━━ Extracted entries ━━

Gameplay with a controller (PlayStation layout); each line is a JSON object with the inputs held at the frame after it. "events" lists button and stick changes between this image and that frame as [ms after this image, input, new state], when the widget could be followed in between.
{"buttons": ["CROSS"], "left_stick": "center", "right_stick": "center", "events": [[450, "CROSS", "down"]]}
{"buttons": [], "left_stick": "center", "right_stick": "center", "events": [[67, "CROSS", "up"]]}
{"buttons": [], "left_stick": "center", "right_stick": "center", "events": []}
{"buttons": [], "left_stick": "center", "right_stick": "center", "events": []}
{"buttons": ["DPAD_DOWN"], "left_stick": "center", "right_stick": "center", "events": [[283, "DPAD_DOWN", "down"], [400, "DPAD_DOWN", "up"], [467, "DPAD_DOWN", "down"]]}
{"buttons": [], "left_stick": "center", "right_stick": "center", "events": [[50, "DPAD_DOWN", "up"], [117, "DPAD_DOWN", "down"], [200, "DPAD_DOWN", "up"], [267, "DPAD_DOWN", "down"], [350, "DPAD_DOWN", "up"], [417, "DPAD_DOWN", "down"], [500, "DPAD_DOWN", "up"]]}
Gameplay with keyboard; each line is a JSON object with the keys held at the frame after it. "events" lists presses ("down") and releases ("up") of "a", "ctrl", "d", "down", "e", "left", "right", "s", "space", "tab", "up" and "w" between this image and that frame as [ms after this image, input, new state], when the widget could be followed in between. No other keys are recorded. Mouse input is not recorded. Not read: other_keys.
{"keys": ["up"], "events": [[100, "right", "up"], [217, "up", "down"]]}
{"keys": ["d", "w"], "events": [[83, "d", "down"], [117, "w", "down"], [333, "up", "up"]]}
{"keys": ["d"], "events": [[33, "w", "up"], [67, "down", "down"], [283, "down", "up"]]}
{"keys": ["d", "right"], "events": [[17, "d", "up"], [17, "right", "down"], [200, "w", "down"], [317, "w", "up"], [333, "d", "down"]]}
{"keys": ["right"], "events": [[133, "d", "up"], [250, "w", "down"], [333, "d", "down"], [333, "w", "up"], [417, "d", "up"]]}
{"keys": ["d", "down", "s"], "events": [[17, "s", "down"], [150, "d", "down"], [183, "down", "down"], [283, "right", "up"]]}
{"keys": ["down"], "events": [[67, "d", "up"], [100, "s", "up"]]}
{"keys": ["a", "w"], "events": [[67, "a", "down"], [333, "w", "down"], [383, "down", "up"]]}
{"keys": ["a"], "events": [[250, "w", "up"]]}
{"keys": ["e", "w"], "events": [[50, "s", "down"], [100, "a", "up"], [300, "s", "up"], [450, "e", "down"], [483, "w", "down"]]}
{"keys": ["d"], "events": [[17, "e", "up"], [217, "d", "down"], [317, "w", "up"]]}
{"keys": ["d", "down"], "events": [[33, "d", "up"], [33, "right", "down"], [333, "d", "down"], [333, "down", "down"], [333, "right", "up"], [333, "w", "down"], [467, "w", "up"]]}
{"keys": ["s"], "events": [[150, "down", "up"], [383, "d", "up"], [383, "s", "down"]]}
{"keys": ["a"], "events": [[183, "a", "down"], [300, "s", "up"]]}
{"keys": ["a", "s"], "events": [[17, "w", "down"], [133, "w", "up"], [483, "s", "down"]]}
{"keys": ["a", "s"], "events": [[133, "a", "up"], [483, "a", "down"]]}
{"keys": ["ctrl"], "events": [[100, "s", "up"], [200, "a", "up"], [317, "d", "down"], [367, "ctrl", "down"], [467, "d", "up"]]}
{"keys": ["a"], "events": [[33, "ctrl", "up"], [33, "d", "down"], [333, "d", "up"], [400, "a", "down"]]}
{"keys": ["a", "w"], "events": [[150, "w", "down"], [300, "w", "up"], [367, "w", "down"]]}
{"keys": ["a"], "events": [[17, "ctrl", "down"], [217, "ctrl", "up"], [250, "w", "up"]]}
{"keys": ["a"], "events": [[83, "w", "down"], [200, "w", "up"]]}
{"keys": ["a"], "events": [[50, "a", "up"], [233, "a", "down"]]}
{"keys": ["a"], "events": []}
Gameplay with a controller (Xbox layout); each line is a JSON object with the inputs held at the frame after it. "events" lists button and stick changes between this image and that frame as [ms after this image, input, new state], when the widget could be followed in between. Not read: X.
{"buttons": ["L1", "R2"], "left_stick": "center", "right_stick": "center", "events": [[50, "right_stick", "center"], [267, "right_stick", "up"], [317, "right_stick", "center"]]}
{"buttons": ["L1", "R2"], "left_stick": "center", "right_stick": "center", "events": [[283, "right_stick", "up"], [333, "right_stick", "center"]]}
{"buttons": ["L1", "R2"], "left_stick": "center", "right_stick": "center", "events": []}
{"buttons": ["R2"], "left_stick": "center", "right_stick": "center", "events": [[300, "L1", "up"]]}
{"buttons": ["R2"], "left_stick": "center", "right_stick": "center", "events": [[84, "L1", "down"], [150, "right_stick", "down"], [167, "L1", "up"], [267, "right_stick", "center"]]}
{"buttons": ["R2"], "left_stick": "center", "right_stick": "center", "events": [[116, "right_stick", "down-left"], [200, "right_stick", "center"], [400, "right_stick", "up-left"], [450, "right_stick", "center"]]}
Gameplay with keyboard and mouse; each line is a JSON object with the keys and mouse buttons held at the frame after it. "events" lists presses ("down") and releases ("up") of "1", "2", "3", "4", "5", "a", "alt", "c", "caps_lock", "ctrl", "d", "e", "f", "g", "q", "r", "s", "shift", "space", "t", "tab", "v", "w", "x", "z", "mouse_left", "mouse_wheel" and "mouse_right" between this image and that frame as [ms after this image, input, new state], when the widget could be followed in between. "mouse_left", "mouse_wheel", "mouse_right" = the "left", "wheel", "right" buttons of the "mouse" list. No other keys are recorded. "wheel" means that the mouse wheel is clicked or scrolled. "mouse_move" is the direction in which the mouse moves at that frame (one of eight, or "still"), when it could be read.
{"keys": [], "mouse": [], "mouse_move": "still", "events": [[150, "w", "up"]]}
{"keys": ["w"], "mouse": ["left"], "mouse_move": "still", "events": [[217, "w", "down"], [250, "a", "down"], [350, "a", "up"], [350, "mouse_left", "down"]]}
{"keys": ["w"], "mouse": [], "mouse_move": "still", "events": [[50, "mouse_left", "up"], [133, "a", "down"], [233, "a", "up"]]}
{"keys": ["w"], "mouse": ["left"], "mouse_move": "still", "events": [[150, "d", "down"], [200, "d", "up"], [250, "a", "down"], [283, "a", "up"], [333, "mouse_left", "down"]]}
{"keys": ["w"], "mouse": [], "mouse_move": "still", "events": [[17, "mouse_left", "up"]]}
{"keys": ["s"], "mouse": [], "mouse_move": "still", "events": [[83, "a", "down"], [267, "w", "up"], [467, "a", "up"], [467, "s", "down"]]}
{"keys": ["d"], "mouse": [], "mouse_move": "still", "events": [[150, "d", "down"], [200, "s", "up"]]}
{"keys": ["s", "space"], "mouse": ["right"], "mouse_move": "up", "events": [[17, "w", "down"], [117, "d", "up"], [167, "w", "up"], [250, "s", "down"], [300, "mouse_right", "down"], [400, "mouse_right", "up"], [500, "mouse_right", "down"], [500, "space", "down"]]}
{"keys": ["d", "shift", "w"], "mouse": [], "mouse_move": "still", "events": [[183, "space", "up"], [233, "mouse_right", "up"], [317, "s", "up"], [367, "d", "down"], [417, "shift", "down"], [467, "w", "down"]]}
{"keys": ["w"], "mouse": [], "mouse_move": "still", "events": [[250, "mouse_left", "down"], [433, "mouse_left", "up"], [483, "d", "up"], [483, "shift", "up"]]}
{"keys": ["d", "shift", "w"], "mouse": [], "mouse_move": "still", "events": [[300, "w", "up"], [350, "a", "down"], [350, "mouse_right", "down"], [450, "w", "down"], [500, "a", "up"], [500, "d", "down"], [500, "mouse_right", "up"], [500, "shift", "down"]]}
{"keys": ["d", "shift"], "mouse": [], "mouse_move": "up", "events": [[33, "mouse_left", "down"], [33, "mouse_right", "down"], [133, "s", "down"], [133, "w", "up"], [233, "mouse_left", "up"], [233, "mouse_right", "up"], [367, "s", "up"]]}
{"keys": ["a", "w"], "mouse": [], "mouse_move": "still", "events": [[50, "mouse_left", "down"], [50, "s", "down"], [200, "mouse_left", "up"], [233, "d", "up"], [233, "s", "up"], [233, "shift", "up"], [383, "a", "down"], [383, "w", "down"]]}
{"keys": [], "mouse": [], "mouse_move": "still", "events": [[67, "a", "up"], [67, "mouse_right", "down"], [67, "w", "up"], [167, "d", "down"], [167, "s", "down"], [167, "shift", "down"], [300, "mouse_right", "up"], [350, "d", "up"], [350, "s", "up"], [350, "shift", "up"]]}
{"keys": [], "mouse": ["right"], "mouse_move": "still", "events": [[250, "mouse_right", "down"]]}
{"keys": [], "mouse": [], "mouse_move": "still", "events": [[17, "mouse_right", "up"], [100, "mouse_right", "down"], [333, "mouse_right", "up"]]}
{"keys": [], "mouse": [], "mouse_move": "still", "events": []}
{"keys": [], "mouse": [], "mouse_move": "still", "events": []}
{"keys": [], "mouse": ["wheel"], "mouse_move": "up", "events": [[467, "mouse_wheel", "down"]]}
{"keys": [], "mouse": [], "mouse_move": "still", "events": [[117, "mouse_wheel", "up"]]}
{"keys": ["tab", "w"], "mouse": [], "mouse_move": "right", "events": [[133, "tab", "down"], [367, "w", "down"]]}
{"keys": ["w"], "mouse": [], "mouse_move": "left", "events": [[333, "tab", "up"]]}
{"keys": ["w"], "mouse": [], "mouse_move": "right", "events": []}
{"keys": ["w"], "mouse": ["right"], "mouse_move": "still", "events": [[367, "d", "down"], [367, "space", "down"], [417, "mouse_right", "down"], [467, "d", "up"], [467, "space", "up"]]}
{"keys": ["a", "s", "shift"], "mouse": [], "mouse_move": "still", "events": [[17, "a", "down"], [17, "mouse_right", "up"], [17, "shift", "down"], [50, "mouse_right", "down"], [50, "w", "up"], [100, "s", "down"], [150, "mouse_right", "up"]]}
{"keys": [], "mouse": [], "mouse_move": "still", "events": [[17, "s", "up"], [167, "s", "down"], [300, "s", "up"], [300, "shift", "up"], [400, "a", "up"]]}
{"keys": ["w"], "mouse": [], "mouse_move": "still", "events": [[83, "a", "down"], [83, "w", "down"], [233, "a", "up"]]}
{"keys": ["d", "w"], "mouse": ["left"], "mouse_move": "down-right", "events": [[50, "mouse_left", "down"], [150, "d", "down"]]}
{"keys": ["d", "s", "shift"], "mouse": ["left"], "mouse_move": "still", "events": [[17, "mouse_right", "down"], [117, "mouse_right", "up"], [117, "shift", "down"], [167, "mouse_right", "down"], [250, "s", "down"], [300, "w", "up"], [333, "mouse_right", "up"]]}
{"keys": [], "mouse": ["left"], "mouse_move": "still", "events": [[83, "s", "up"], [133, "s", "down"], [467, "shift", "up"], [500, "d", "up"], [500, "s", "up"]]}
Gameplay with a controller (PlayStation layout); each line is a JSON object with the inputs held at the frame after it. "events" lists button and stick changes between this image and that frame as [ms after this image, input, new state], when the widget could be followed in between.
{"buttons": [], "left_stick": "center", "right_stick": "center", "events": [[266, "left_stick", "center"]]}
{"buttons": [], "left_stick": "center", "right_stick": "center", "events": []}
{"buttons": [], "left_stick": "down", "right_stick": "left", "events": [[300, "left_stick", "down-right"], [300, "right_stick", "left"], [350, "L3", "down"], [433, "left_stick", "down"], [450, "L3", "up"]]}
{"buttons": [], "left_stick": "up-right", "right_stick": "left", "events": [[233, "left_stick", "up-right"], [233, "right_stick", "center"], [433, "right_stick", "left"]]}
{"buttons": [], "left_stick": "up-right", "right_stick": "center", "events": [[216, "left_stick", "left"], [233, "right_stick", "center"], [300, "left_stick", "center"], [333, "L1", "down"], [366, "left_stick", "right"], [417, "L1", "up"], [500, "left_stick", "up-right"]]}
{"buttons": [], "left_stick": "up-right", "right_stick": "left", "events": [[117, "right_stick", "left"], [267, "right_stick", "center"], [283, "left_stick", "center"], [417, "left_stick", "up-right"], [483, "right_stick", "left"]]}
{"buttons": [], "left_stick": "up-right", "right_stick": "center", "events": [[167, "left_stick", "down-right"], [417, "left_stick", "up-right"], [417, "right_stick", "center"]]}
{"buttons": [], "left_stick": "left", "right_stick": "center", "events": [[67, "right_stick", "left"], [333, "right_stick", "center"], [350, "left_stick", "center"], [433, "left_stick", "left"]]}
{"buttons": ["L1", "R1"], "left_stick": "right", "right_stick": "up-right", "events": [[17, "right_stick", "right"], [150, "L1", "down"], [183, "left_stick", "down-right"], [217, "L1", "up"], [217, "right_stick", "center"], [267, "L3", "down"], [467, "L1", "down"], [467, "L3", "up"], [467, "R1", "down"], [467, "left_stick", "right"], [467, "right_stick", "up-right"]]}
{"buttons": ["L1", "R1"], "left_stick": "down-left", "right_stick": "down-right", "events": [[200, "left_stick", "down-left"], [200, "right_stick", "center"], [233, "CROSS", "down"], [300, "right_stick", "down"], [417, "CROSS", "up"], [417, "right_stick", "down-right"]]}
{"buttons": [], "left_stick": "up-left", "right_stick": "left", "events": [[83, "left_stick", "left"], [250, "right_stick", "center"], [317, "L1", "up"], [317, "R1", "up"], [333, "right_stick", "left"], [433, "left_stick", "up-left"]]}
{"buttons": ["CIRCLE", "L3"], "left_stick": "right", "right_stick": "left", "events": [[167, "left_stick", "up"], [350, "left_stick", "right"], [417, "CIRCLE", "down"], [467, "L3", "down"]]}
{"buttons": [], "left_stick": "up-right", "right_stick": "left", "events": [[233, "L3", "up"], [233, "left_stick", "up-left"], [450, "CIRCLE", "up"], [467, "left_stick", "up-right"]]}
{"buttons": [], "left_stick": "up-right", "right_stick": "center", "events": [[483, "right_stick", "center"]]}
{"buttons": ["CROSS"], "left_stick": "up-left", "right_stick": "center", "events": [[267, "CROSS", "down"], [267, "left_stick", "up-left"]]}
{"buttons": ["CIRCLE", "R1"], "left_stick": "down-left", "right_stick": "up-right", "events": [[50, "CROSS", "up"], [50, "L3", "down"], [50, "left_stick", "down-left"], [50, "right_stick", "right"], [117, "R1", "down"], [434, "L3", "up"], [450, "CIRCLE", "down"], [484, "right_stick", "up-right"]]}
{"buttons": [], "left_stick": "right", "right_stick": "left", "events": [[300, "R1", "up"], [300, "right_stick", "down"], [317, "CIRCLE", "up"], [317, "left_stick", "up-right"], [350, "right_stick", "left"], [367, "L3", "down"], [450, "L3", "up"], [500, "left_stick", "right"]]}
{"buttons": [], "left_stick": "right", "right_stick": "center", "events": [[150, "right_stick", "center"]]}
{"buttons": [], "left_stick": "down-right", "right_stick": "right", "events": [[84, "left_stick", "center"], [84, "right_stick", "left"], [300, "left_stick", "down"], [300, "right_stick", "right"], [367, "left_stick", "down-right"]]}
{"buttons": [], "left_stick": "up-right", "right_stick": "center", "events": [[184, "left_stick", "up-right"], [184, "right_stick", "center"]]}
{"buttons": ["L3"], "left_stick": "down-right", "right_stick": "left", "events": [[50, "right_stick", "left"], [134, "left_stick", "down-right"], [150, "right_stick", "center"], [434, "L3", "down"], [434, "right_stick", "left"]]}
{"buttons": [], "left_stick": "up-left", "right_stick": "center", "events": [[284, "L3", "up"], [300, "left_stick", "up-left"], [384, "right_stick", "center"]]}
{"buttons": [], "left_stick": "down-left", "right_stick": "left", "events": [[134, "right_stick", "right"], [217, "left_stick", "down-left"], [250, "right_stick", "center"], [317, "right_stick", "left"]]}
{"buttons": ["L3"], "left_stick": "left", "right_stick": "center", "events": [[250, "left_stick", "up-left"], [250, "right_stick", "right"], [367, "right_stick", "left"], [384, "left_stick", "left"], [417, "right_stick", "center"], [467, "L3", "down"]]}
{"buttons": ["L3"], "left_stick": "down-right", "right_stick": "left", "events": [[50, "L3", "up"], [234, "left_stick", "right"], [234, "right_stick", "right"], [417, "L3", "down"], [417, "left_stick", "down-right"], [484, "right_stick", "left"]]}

━━━

- _What you should do_:
When a line in the data contains "widget", return it as written.

- _The answer_:
Gameplay with a controller (PlayStation layout); each line is a JSON object with the inputs held at the frame after it. "events" lists button and stick changes between this image and that frame as [ms after this image, input, new state], when the widget could be followed in between.
Gameplay with keyboard; each line is a JSON object with the keys held at the frame after it. "events" lists presses ("down") and releases ("up") of "a", "ctrl", "d", "down", "e", "left", "right", "s", "space", "tab", "up" and "w" between this image and that frame as [ms after this image, input, new state], when the widget could be followed in between. No other keys are recorded. Mouse input is not recorded. Not read: other_keys.
Gameplay with a controller (Xbox layout); each line is a JSON object with the inputs held at the frame after it. "events" lists button and stick changes between this image and that frame as [ms after this image, input, new state], when the widget could be followed in between. Not read: X.
Gameplay with keyboard and mouse; each line is a JSON object with the keys and mouse buttons held at the frame after it. "events" lists presses ("down") and releases ("up") of "1", "2", "3", "4", "5", "a", "alt", "c", "caps_lock", "ctrl", "d", "e", "f", "g", "q", "r", "s", "shift", "space", "t", "tab", "v", "w", "x", "z", "mouse_left", "mouse_wheel" and "mouse_right" between this image and that frame as [ms after this image, input, new state], when the widget could be followed in between. "mouse_left", "mouse_wheel", "mouse_right" = the "left", "wheel", "right" buttons of the "mouse" list. No other keys are recorded. "wheel" means that the mouse wheel is clicked or scrolled. "mouse_move" is the direction in which the mouse moves at that frame (one of eight, or "still"), when it could be read.
Gameplay with a controller (PlayStation layout); each line is a JSON object with the inputs held at the frame after it. "events" lists button and stick changes between this image and that frame as [ms after this image, input, new state], when the widget could be followed in between.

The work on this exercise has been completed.